Should the pound exceed the 1.2300 mark in the near term, the descending 20-DMA will come back into the market focus
After peaking at fresh two-decade highs in the 105.80 area last week, the dollar retreated marginally amid profit-taking. On Monday, the USD index trades lower after a failed attempt to regain the 105.00 mark ahead of the weekend. The greenback has settled around 104.45 during early European hours, shedding 0.25% on the day. Despite some downside correction, the US currency remains on the offensive as the Fed continues to outperform other major central banks, tightening its monetary policy aggressively. As such, the euro looks unlikely to see a robust rebound at this stage despite the ECB is getting more hawkish as well. EURUSD is now back above the 1.0500 figure, but the overall outlook remains bearish in the short term. On the upside, the key target remains represented by the descending 20-DMA that arrives at 1.0630, followed by the 1.0800 mark that has been capping gains since last month. Still, the path of least resistance remains to the downside at this stage.
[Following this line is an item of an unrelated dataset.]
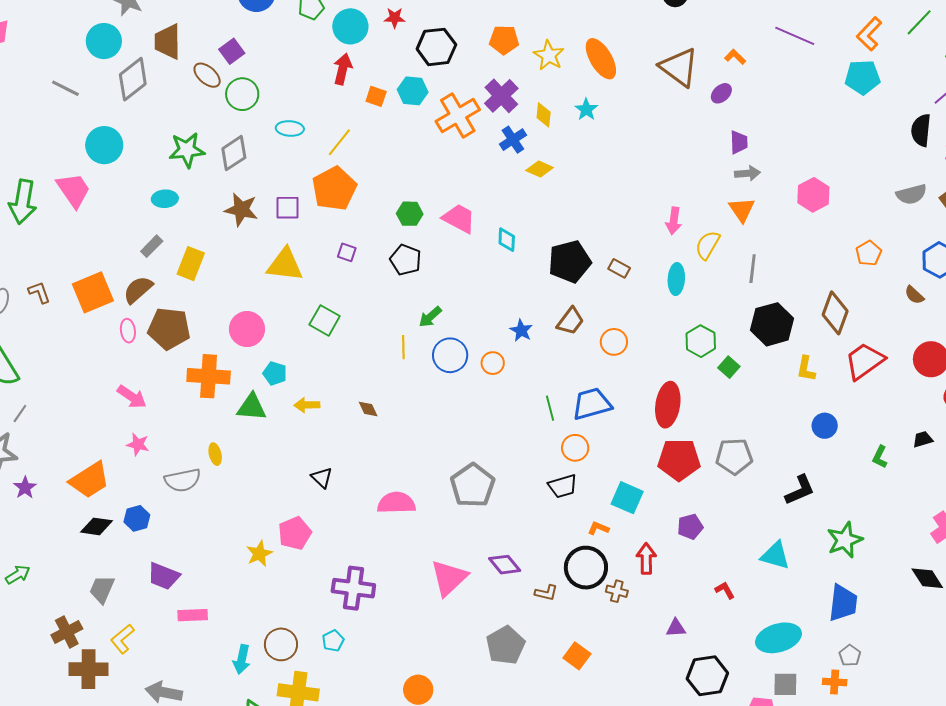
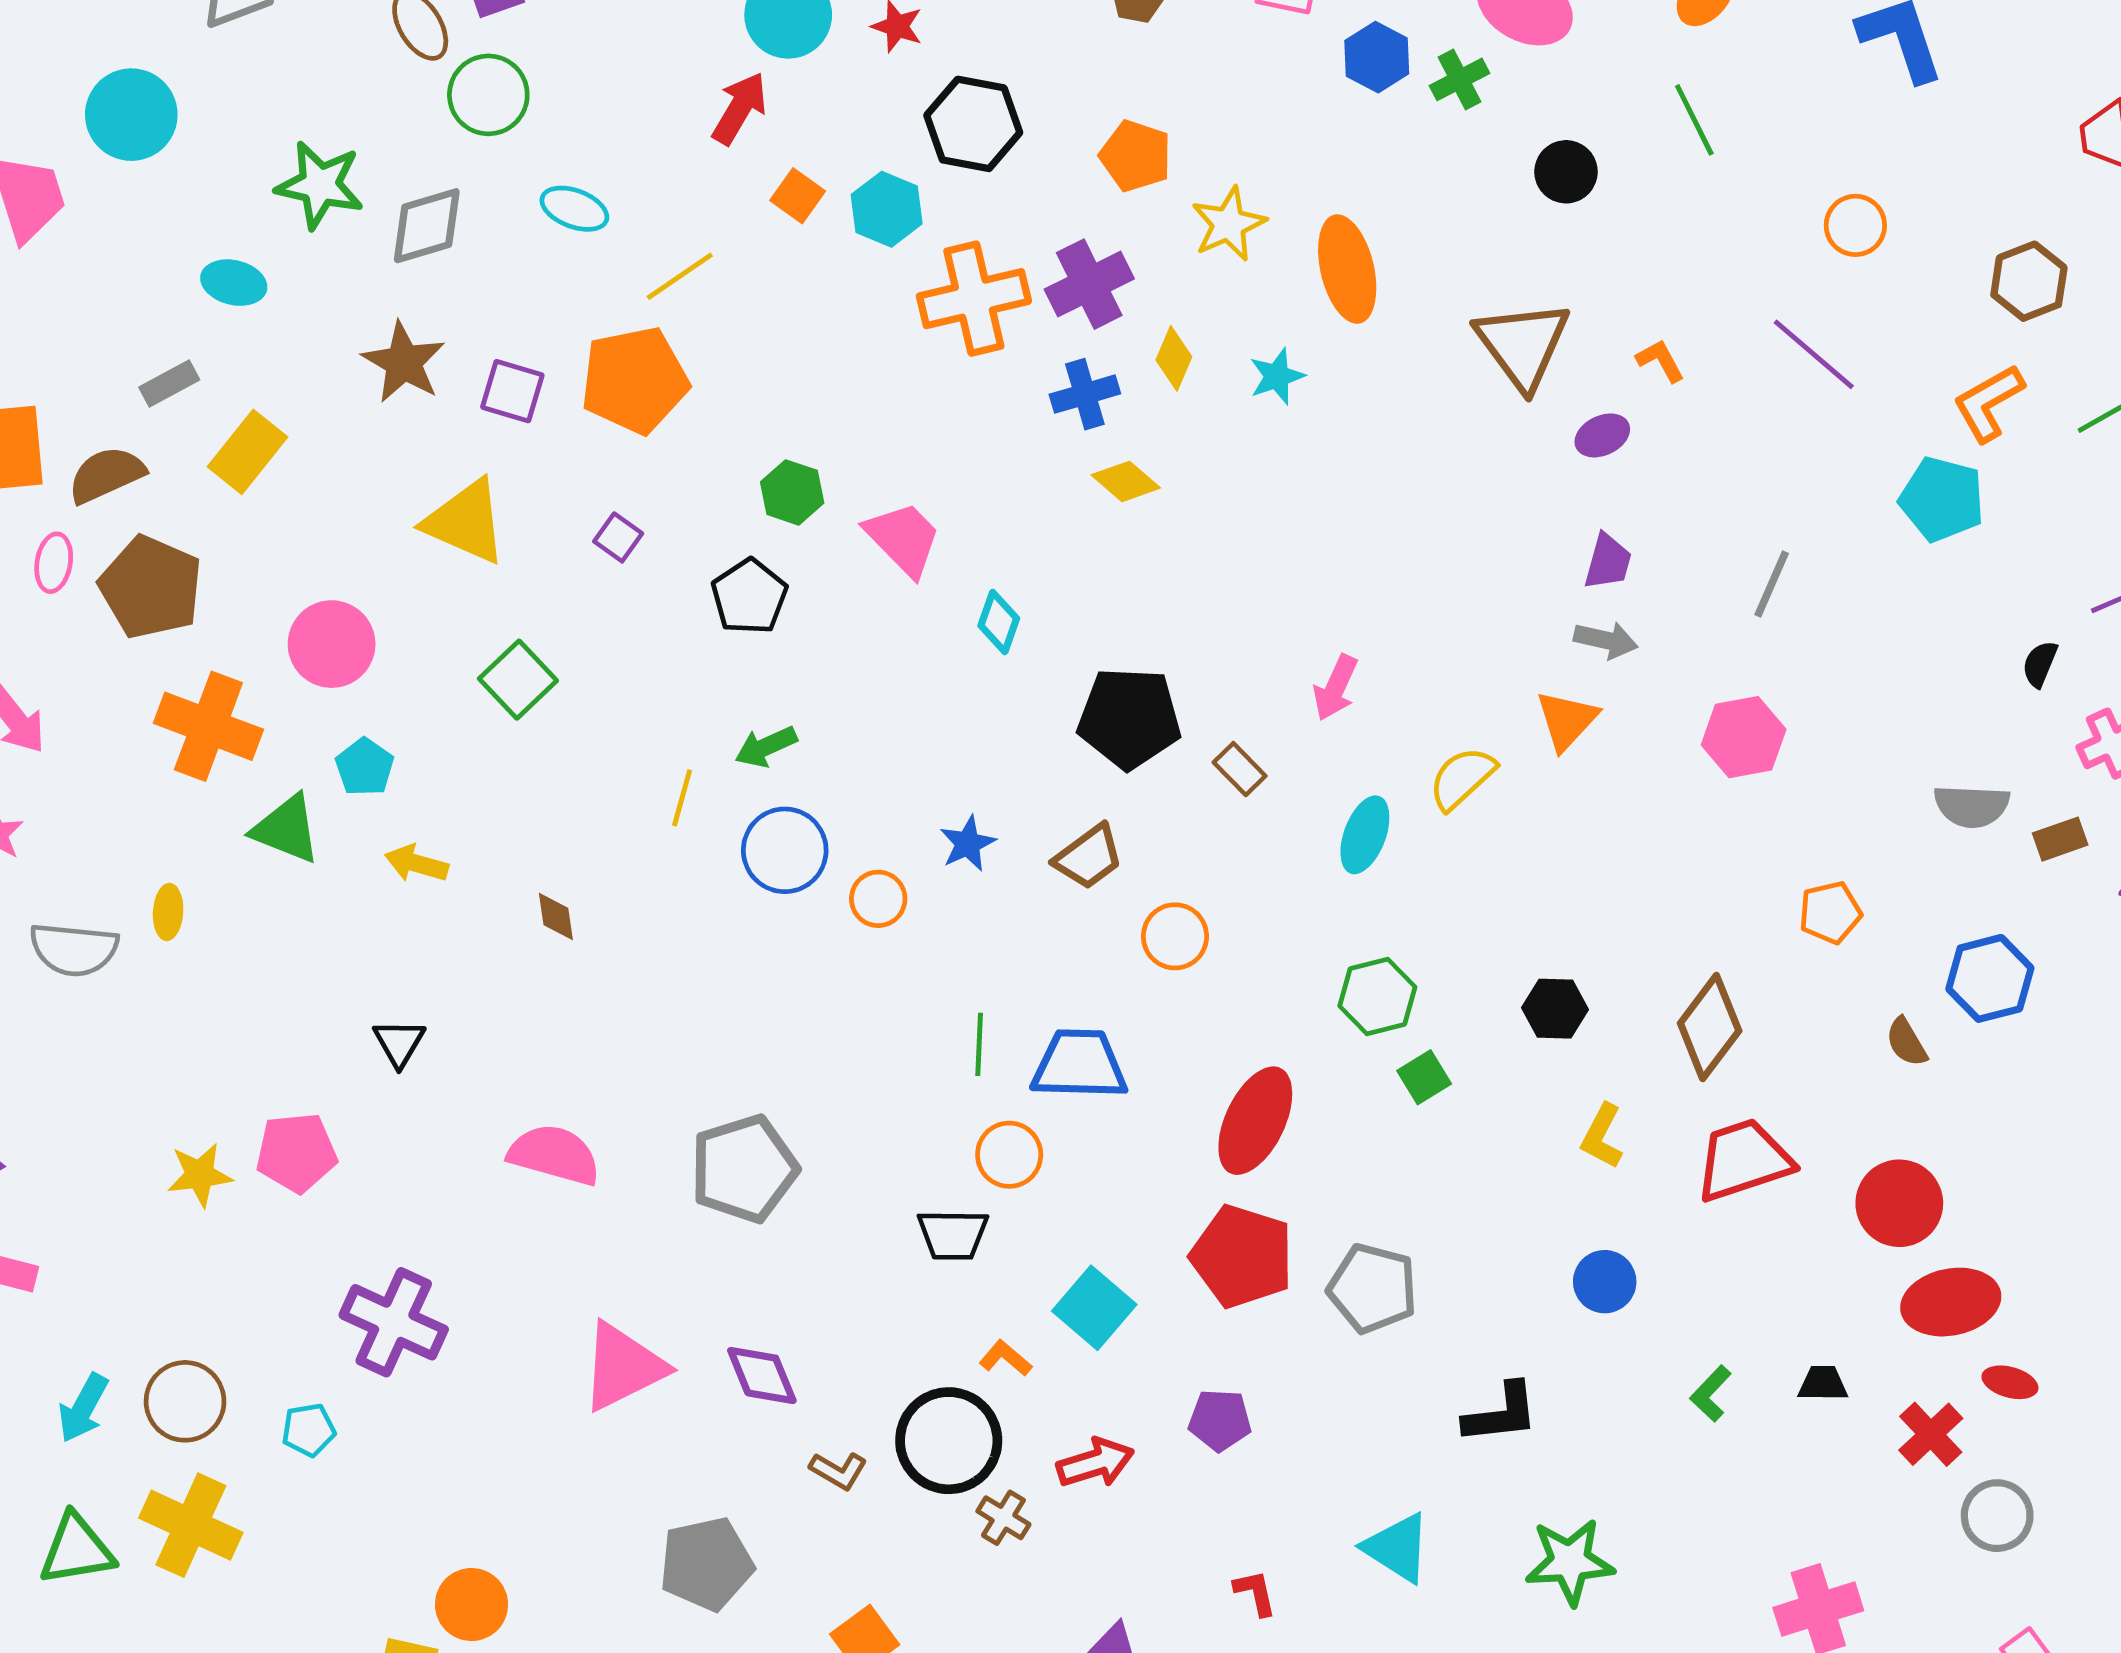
black semicircle: (921, 130) -> (2040, 664), size x0.6
pink arrow: (674, 221) -> (1336, 688), moved
gray line: (753, 269) -> (1772, 584), moved
black hexagon: (772, 324) -> (1555, 1009), size x0.6
red arrow: (646, 559) -> (1095, 1463), turned 56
The cable is back in positive territory on Monday after a plunge witnessed ahead of the weekend. The pair is now regaining ground above the 1.2200 figure, struggling around the 1.2260 zone that represents the immediate upside barrier for the time being. Should the pound exceed the 1.2300 mark in the near term, the descending 20-DMA, today at 1.2435, will come back into the market focus. However, the pair is unlikely to regain this moving average anytime soon as the greenback remains buoyed despite some retreat. In the four-hour charts, GBPUSD is inching higher, holding above the ascending 20-SMA, but the directionless RSI in neutral territory suggests the upside potential is limited from here. On the downside, the immediate support now arrives at 1.2200, followed by 1.2170 and the 1.2130 region. In a wider picture, bearish risks persist as long as the prices stay below the 200-week SMA, today at 1.3080.
USDJPY rallied back to the area of long-term highs on Friday to finish just a few pips below the 135.00 handle. Today, the pair turned marginally negative after a failed bullish attempt during the Asian session. The dollar was last seen changing hands around 134.75, shedding 0.14% on the day. The nearest support now arrives at 134.00, followed by 133.80 and the 133.00 mark. The daily RSI turned slightly lower today. But the overall technical picture remains bullish, especially as the buck refrains from a deeper bearish correction despite the extremely overbought conditions. Adding to positive outlook, the pair stays above the ascending 20-DMA, currently at 131.40. On the hourly timeframes, the technical picture looks neutral at this stage, with the RSI directionless around the 52 figure while the prices are stuck between the key simple moving averages.
USDCHF is back under pressure after a short-lived and modest bounce witnessed ahead of the weekend. The pair seems to have found a short-term bottom around 0.9620 late last week and could retest this zone if the pressure persists in the near term. On the upside, USDCHF needs to overcome the 20-DMA, today at 0.9710, in order to stage a more decisive recovery towards three-year lows seen last month around 1.0065. On the longer-term charts, the technical picture has deteriorated over the last two weeks, with the weekly RSI suggesting the dollar could continue to struggle for some time. However, the bearish potential is limited as long as the prices stay above the 0.9511 zone where the 20- and 200-week SMAs converge. As of writing, the dollar was changing hands around 0.9640, down 0.6% on the day. The nearest upside target now arrives at 0.9665, followed by the mentioned 20-DMA.